A 1994 Thanksgiving gift from my Aunt Mary Pat. What I am about to tell you is sad but true. I have worldcatted this book then called across country to have recipes read aloud for me by reference staff not once but twice from this cookbook. Thank you San Diego Public Library and my old local branch in Roanoke. Since then, I've learned to bring photocopies to more remote locations (out in the sticks of Newfoundland) and doc copies in e-mail for the rest. I work almost exclusively out of the cobbler (apple pear cheddar cobbler, blueberry coconut crunch, blue cheese pear, three cheese apple turnovers, etc...) and quickbread sections, as honestly the calzone dough was a lot of work for a reasonably tough dough and my locations over the years don't really match up well with New England's fresh seafood seasons. Haedrich is also to thank/blame for how liberally I substitute whole grain flours for AP, even in some blasphemous situations for pastry or cake flour.
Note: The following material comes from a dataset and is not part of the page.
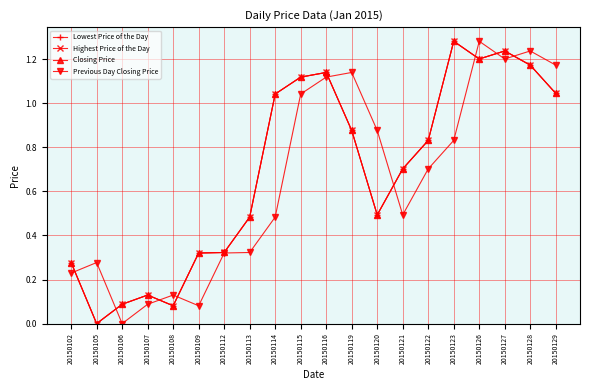

True or false: Previous Day Closing Price has a value of 1.1 at 20150119.

True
The recipes most people associate most with my cooking come from or were inspired by this unassumingly named book. Start with the apple pear cheddar cobbler and you won't look back.
I am always on the hunt for great new recipes & thought I'd take a peek at this one. I was hesitant at first. Historically, when I've explored "whole grain" recipes I've been overwhelmed by the ingredient list. Millet, farrow, flaxseed, wood chips, oat hulls, you get the picture.
This was totally different. Normal ingredients abound...yay! Now the drawback...several of the recipes were "out there". It was really hard for me to embrace Raspberry Mint Bars...sorry, not that open to "new" taste sensations, especially when they just sound awful. I'm envisioning that sensation you have when you drink OJ after brushing your teeth. There were several like it. I couldn't help but cringing. If you are more adventurous go for it.